Çin, Moskova’nın kendisine “kur yapma” çabalarına rağmen, Rus emperyalizmini hala başlıca tehlike olarak görüyor. Bu da, yalnızca Ruslar sınırda askeri yığınak yaptıkları için değil, Afganistan’ı geçmişte işgal etmiş olmaları ve daha da kaygı verici olan Sovyet destekli Vietnam’ın güneye doğru askeri yayılmacılığı yüzündendir. Tüm bu acı hatıralar Çinlileri, aynı global güç sistemi içindeki yerlerini sağlamlaştırmaya çalışırlarken, ”kuşatılmışlık” üzerinde de ciddi olarak düşündürtüyor.

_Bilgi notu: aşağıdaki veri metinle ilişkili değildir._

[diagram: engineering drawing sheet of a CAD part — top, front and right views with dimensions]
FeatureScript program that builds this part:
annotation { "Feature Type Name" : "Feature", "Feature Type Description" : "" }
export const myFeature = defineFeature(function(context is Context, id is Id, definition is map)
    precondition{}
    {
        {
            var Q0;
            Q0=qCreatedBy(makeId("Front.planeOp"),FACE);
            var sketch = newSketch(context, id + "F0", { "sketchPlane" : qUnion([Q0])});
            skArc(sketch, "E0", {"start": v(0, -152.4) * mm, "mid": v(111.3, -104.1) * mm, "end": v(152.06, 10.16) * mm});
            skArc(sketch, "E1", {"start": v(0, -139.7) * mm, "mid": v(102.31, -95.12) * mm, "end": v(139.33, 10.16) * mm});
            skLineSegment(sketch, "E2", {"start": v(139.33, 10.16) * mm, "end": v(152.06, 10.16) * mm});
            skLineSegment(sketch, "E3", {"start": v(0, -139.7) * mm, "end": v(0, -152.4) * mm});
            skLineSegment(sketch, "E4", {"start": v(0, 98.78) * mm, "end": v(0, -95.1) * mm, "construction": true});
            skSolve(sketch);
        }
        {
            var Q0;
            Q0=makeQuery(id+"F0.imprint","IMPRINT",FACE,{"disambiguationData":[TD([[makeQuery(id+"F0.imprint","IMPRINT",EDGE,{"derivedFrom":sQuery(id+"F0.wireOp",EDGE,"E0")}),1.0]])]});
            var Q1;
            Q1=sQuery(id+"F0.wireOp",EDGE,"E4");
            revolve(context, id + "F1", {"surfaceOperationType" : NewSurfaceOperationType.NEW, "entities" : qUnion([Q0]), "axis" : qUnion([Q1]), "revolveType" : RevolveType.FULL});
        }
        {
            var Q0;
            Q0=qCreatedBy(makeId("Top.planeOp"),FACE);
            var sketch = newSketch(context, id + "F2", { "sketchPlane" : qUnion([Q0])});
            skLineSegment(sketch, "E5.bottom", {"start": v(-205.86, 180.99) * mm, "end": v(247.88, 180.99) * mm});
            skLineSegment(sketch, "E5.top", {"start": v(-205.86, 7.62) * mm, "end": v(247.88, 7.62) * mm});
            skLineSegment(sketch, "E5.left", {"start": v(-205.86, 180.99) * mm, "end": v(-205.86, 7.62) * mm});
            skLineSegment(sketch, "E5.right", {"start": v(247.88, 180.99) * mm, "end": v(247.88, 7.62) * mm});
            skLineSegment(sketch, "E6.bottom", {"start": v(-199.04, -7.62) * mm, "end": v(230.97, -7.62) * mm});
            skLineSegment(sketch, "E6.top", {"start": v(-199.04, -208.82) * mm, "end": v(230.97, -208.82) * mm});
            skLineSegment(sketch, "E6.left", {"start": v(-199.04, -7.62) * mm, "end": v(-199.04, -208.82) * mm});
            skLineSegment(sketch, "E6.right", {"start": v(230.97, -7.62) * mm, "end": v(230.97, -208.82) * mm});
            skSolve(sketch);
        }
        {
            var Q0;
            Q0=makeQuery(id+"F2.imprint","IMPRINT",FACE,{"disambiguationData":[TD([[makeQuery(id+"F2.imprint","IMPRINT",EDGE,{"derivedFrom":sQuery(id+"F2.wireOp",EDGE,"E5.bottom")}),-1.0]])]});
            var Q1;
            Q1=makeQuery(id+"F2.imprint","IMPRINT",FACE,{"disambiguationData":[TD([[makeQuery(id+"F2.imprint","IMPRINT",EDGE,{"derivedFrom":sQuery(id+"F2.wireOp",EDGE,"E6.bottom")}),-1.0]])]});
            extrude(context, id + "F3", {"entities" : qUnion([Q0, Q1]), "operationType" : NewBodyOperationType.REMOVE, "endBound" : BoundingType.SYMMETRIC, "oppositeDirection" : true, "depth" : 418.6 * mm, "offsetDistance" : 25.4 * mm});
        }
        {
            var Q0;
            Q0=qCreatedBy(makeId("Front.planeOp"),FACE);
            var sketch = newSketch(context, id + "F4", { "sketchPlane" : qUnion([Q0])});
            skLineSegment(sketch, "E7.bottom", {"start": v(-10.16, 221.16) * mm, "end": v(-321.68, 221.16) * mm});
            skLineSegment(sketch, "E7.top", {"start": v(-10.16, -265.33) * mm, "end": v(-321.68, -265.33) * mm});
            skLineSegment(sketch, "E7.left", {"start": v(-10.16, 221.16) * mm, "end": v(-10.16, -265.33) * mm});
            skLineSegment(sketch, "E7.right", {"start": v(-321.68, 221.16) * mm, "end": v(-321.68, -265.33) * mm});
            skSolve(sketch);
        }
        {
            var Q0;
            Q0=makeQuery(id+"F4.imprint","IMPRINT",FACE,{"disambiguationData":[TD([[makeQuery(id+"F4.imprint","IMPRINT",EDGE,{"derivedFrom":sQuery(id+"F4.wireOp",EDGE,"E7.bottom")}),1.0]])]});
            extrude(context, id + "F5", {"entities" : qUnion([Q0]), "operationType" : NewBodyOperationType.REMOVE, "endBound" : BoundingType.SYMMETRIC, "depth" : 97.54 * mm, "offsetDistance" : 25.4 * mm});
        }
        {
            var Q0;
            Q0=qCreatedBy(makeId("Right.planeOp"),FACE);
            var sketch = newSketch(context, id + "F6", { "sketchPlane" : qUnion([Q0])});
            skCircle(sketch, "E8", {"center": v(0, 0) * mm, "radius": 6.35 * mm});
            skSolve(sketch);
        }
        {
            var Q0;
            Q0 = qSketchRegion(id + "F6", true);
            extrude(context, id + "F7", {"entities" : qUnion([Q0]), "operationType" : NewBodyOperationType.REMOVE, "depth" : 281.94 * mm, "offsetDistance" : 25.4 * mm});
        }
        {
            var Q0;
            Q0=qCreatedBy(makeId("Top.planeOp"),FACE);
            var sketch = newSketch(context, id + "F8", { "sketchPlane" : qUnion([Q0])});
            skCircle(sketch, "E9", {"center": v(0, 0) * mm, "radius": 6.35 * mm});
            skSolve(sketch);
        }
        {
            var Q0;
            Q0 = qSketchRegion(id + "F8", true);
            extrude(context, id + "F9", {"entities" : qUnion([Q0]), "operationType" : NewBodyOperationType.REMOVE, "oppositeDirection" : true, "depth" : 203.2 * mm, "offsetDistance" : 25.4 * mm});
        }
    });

Çin, mevcut konjonktürde Moskova ile kavga etmek istemiyor. Çin emperyalizminin modern stratejisi, aşamalı ekonomik demografik istilaya dayanıyor. Savaş yolunu tercih etmiyor. Bu politikasını da günümüzde somut olarak Sibirya’da uyguluyor. Zaten Çinli politikacılar da Sibirya, Mancurya, Kazakistan üzerindeki niyetlerini çeşitli defalar açıkladılar. Başkan Mao 1964 senesinde bir toplantıda Japon uzmanlarına, SSCB’nin 1.5 milyon km2’lik Çin toprağına el koyduğunu söyledi. Keza ÇKP Başkan yardımcısı Li Yuançao da bir konuşmasında, dünyanın en emekçi halkının Çin’de yaşadığını ve Rusya’da ise boş toprakların çok olduğunu dile getirdi. Çin’in amacı Sibirya’da sanayi ve fabrika açmak değil hammadde ve kaynaklarını sömürebilmek.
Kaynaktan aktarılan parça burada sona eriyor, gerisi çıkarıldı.